▶ _What is expected_:
Where does the string "funkčnosti" appear in the listing below? Copy every line where it does.

(Supplied records Opens)

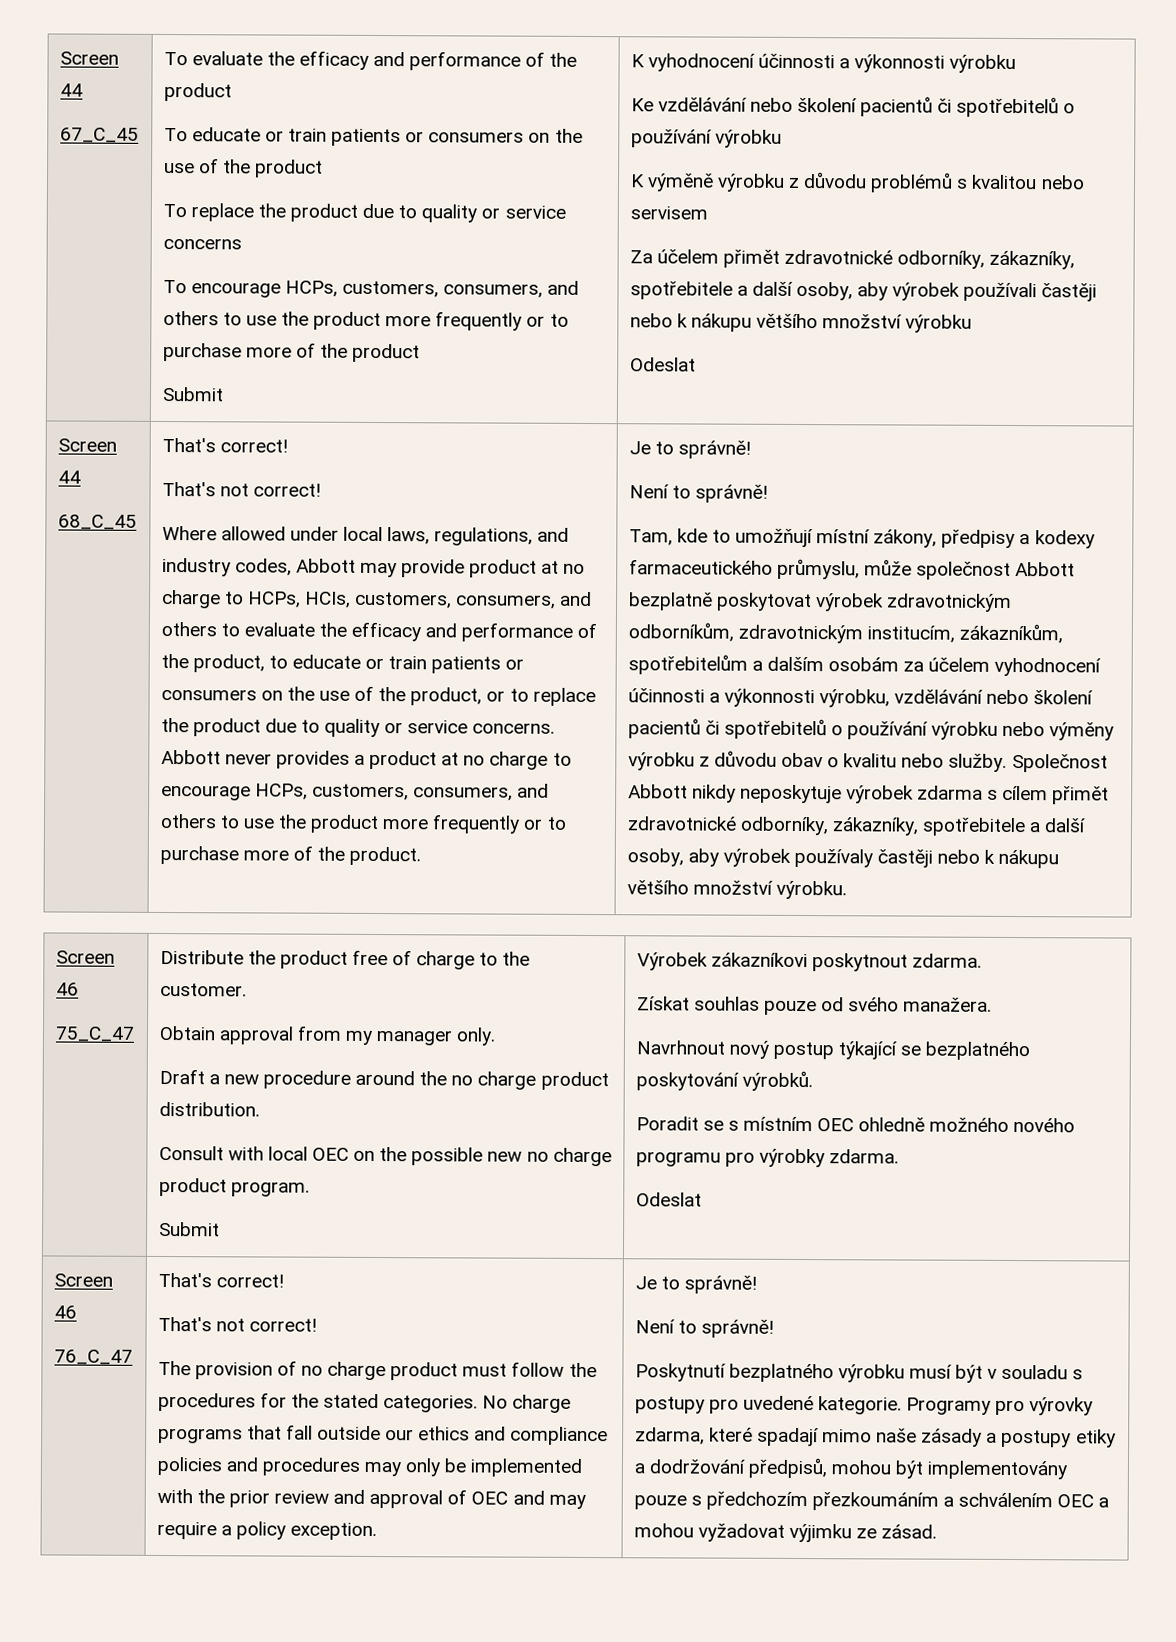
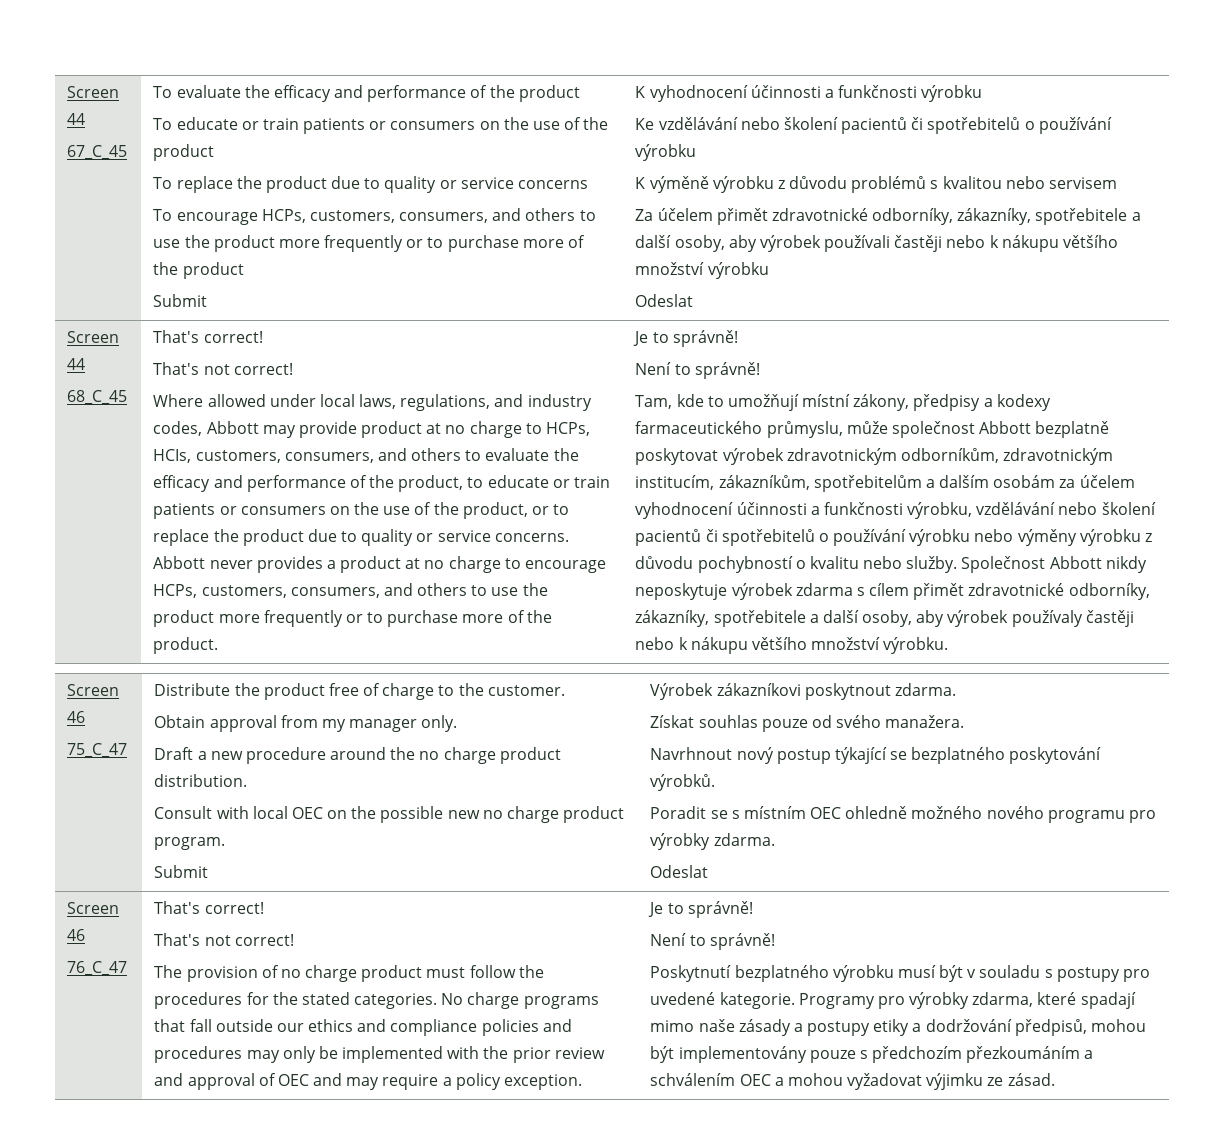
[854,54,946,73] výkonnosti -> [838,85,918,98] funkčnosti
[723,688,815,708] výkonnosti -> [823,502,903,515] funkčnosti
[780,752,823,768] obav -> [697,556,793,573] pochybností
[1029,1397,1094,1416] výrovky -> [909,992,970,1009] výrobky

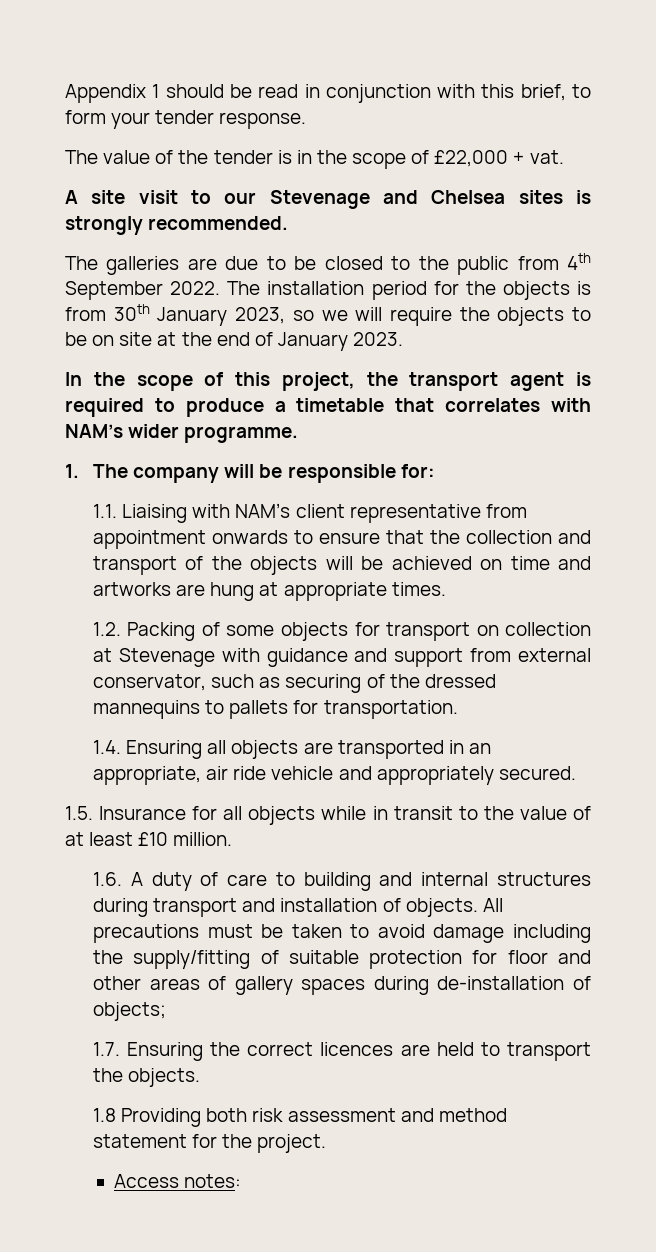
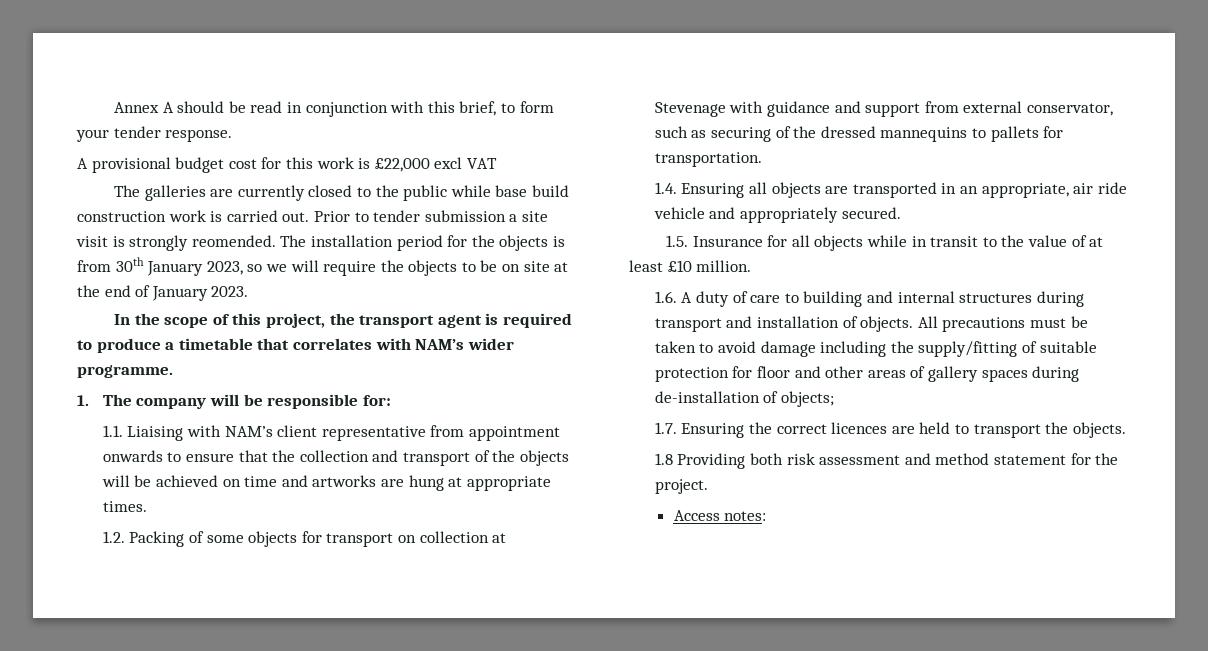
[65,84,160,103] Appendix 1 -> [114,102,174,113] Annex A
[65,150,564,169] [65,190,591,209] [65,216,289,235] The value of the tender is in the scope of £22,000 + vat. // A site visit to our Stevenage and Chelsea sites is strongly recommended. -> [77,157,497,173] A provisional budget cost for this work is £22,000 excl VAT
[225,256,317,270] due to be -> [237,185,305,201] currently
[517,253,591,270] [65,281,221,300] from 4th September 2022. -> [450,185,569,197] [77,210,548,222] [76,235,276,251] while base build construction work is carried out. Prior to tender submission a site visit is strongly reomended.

(Supplied records Closes)

▶ _Result for this task_:
[854,54,946,73] výkonnosti -> [838,85,918,98] funkčnosti
[723,688,815,708] výkonnosti -> [823,502,903,515] funkčnosti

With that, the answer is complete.